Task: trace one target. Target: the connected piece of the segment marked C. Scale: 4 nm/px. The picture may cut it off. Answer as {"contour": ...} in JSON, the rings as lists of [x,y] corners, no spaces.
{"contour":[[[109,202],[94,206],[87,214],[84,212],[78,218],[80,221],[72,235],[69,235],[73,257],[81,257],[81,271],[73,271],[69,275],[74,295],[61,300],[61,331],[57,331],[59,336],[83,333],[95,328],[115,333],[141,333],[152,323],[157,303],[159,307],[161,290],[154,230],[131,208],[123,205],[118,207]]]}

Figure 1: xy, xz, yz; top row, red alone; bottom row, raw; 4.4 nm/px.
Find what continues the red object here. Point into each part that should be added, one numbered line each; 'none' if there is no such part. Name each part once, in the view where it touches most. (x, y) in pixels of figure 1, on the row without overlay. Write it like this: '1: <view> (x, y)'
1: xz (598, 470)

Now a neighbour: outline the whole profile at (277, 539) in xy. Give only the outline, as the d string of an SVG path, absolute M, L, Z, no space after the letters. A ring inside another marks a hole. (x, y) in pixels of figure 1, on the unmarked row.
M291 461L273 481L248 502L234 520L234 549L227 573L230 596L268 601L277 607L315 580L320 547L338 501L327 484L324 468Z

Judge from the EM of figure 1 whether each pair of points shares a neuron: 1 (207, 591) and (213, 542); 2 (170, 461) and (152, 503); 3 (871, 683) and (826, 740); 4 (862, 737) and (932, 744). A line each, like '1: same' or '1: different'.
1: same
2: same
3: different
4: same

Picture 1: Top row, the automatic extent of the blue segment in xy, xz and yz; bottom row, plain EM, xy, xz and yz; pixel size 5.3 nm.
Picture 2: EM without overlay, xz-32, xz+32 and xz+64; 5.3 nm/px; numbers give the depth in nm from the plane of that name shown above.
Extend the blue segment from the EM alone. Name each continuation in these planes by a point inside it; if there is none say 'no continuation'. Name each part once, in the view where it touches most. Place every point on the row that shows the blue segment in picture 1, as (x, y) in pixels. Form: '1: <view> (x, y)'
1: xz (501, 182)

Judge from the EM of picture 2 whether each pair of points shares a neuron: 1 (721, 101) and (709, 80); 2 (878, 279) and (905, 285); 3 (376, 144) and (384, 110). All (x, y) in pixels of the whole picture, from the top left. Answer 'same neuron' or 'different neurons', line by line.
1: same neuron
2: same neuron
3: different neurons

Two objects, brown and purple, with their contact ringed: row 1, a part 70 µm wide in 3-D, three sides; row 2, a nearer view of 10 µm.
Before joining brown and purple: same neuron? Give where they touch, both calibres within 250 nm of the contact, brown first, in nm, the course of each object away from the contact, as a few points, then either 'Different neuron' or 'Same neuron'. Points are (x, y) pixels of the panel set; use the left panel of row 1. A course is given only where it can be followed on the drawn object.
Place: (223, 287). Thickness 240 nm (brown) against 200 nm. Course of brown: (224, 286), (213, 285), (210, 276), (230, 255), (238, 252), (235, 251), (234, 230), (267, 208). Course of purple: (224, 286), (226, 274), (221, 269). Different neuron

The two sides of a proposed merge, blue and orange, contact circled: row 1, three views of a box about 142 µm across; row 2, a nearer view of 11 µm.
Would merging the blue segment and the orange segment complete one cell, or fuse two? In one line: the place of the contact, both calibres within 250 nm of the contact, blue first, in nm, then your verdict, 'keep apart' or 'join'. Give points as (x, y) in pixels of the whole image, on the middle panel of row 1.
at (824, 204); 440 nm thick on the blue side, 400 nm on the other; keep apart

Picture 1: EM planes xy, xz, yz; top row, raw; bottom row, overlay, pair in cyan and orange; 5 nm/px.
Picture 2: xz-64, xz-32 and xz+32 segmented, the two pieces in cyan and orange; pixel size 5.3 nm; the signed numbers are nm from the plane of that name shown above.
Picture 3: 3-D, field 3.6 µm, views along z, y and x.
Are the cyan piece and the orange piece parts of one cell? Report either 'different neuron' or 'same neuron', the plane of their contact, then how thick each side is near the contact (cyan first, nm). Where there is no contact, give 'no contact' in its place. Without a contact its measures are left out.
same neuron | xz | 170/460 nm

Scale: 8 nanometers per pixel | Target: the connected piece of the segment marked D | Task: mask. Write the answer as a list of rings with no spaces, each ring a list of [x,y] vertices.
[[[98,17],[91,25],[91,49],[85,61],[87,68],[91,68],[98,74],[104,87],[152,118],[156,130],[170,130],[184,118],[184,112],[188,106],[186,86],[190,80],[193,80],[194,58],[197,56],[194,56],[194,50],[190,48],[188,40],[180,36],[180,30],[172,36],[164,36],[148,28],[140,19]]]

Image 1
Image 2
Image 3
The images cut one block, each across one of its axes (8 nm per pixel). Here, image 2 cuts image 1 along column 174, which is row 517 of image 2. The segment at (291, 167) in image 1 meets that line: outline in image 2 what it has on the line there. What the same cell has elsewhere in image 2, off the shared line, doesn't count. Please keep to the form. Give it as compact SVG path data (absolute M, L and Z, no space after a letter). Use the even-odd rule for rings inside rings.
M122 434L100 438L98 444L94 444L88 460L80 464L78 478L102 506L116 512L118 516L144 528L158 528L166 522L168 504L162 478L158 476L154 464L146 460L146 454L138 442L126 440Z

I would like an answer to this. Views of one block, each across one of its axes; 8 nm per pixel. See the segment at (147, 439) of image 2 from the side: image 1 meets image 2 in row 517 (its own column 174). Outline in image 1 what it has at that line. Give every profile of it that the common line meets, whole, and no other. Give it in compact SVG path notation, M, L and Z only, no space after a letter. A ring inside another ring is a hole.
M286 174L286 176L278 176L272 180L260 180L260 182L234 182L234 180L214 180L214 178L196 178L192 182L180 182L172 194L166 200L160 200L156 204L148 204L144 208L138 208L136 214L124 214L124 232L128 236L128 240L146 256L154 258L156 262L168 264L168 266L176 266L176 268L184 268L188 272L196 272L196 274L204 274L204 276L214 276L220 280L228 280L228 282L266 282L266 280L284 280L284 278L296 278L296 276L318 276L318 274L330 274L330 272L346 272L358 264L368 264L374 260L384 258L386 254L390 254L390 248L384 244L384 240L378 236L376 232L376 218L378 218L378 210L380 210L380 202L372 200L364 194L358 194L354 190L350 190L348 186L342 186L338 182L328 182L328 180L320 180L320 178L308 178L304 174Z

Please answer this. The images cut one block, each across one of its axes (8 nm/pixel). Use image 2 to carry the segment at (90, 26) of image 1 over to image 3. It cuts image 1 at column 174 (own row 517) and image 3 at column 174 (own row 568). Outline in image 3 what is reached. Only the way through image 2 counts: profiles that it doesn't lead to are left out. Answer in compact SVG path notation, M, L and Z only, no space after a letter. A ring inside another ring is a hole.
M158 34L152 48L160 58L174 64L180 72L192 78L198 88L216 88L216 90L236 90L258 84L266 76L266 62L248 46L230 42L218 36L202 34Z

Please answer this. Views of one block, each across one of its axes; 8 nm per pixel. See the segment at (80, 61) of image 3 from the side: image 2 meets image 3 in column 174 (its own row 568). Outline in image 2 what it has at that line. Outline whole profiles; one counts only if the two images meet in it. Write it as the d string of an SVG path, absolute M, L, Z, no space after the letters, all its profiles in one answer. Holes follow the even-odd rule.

▸ **ASSIGNED TASK**
One exact transcript of the whole listing is the expected answer.

▸ **TASK OUTPUT**
Task: trace one target. Target: the connected piece of the segment marked C. Scale: 4 nm/px. The picture may cut it off. Answer as {"contour": ...} in JSON, the rings as lists of [x,y] corners, no spaces.
{"contour":[[[109,202],[94,206],[87,214],[84,212],[78,218],[80,221],[72,235],[69,235],[73,257],[81,257],[81,271],[73,271],[69,275],[74,295],[61,300],[61,331],[57,331],[59,336],[83,333],[95,328],[115,333],[141,333],[152,323],[157,303],[159,307],[161,290],[154,230],[131,208],[123,205],[118,207]]]}

Figure 1: xy, xz, yz; top row, red alone; bottom row, raw; 4.4 nm/px.
Find what continues the red object here. Point into each part that should be added, one numbered line each; 'none' if there is no such part. Name each part once, in the view where it touches most. (x, y) in pixels of figure 1, on the row without overlay. Write it like this: '1: <view> (x, y)'
1: xz (598, 470)

Now a neighbour: outline the whole profile at (277, 539) in xy. Give only the outline, as the d string of an SVG path, absolute M, L, Z, no space after the letters. A ring inside another marks a hole. (x, y) in pixels of figure 1, on the unmarked row.
M291 461L273 481L248 502L234 520L234 549L227 573L230 596L268 601L277 607L315 580L320 547L338 501L327 484L324 468Z

Judge from the EM of figure 1 whether each pair of points shares a neuron: 1 (207, 591) and (213, 542); 2 (170, 461) and (152, 503); 3 (871, 683) and (826, 740); 4 (862, 737) and (932, 744). A line each, like '1: same' or '1: different'.
1: same
2: same
3: different
4: same

Picture 1: Top row, the automatic extent of the blue segment in xy, xz and yz; bottom row, plain EM, xy, xz and yz; pixel size 5.3 nm.
Picture 2: EM without overlay, xz-32, xz+32 and xz+64; 5.3 nm/px; numbers give the depth in nm from the plane of that name shown above.
Extend the blue segment from the EM alone. Name each continuation in these planes by a point inside it; if there is none say 'no continuation'. Name each part once, in the view where it touches most. Place every point on the row that shows the blue segment in picture 1, as (x, y) in pixels. Form: '1: <view> (x, y)'
1: xz (501, 182)

Judge from the EM of picture 2 whether each pair of points shares a neuron: 1 (721, 101) and (709, 80); 2 (878, 279) and (905, 285); 3 (376, 144) and (384, 110). All (x, y) in pixels of the whole picture, from the top left. Answer 'same neuron' or 'different neurons', line by line.
1: same neuron
2: same neuron
3: different neurons

Two objects, brown and purple, with their contact ringed: row 1, a part 70 µm wide in 3-D, three sides; row 2, a nearer view of 10 µm.
Before joining brown and purple: same neuron? Give where they touch, both calibres within 250 nm of the contact, brown first, in nm, the course of each object away from the contact, as a few points, then either 'Different neuron' or 'Same neuron'. Points are (x, y) pixels of the panel set; use the left panel of row 1. A course is given only where it can be followed on the drawn object.
Place: (223, 287). Thickness 240 nm (brown) against 200 nm. Course of brown: (224, 286), (213, 285), (210, 276), (230, 255), (238, 252), (235, 251), (234, 230), (267, 208). Course of purple: (224, 286), (226, 274), (221, 269). Different neuron

The two sides of a proposed merge, blue and orange, contact circled: row 1, three views of a box about 142 µm across; row 2, a nearer view of 11 µm.
Would merging the blue segment and the orange segment complete one cell, or fuse two? In one line: the place of the contact, both calibres within 250 nm of the contact, blue first, in nm, then your verdict, 'keep apart' or 'join'. Give points as (x, y) in pixels of the whole image, on the middle panel of row 1.
at (824, 204); 440 nm thick on the blue side, 400 nm on the other; keep apart

Picture 1: EM planes xy, xz, yz; top row, raw; bottom row, overlay, pair in cyan and orange; 5 nm/px.
Picture 2: xz-64, xz-32 and xz+32 segmented, the two pieces in cyan and orange; pixel size 5.3 nm; the signed numbers are nm from the plane of that name shown above.
Picture 3: 3-D, field 3.6 µm, views along z, y and x.
Are the cyan piece and the orange piece parts of one cell? Report either 'different neuron' or 'same neuron', the plane of their contact, then how thick each side is near the contact (cyan first, nm). Where there is no contact, give 'no contact' in its place. Without a contact its measures are left out.
same neuron | xz | 170/460 nm

Scale: 8 nanometers per pixel | Target: the connected piece of the segment marked D | Task: mask. Write the answer as a list of rings with no spaces, each ring a list of [x,y] vertices.
[[[98,17],[91,25],[91,49],[85,61],[87,68],[91,68],[98,74],[104,87],[152,118],[156,130],[170,130],[184,118],[184,112],[188,106],[186,86],[190,80],[193,80],[194,58],[197,56],[194,56],[194,50],[190,48],[188,40],[180,36],[180,30],[172,36],[164,36],[148,28],[140,19]]]

Image 1
Image 2
Image 3
The images cut one block, each across one of its axes (8 nm per pixel). Here, image 2 cuts image 1 along column 174, which is row 517 of image 2. The segment at (291, 167) in image 1 meets that line: outline in image 2 what it has on the line there. What the same cell has elsewhere in image 2, off the shared line, doesn't count. Please keep to the form. Give it as compact SVG path data (absolute M, L and Z, no space after a letter). Use the even-odd rule for rings inside rings.
M122 434L100 438L98 444L94 444L88 460L80 464L78 478L102 506L116 512L118 516L144 528L158 528L166 522L168 504L162 478L158 476L154 464L146 460L146 454L138 442L126 440Z

I would like an answer to this. Views of one block, each across one of its axes; 8 nm per pixel. See the segment at (147, 439) of image 2 from the side: image 1 meets image 2 in row 517 (its own column 174). Outline in image 1 what it has at that line. Give every profile of it that the common line meets, whole, and no other. Give it in compact SVG path notation, M, L and Z only, no space after a letter. A ring inside another ring is a hole.
M286 174L286 176L278 176L272 180L260 180L260 182L234 182L234 180L214 180L214 178L196 178L192 182L180 182L172 194L166 200L160 200L156 204L148 204L144 208L138 208L136 214L124 214L124 232L128 236L128 240L146 256L154 258L156 262L168 264L168 266L176 266L176 268L184 268L188 272L196 272L196 274L204 274L204 276L214 276L220 280L228 280L228 282L266 282L266 280L284 280L284 278L296 278L296 276L318 276L318 274L330 274L330 272L346 272L358 264L368 264L374 260L384 258L386 254L390 254L390 248L384 244L384 240L378 236L376 232L376 218L378 218L378 210L380 210L380 202L372 200L364 194L358 194L354 190L350 190L348 186L342 186L338 182L328 182L328 180L320 180L320 178L308 178L304 174Z

Please answer this. The images cut one block, each across one of its axes (8 nm/pixel). Use image 2 to carry the segment at (90, 26) of image 1 over to image 3. It cuts image 1 at column 174 (own row 517) and image 3 at column 174 (own row 568). Outline in image 3 what is reached. Only the way through image 2 counts: profiles that it doesn't lead to are left out. Answer in compact SVG path notation, M, L and Z only, no space after a letter. A ring inside another ring is a hole.
M158 34L152 48L160 58L174 64L180 72L192 78L198 88L216 88L216 90L236 90L258 84L266 76L266 62L248 46L230 42L218 36L202 34Z

Please answer this. Views of one block, each across one of its axes; 8 nm per pixel. See the segment at (80, 61) of image 3 from the side: image 2 meets image 3 in column 174 (its own row 568). Outline in image 2 what it has at that line. Outline whole profiles; one counts only if the two images meet in it. Write it as the d string of an SVG path, absolute M, L, Z, no space after the letters, all its profiles in one answer. Holes follow the even-odd rule.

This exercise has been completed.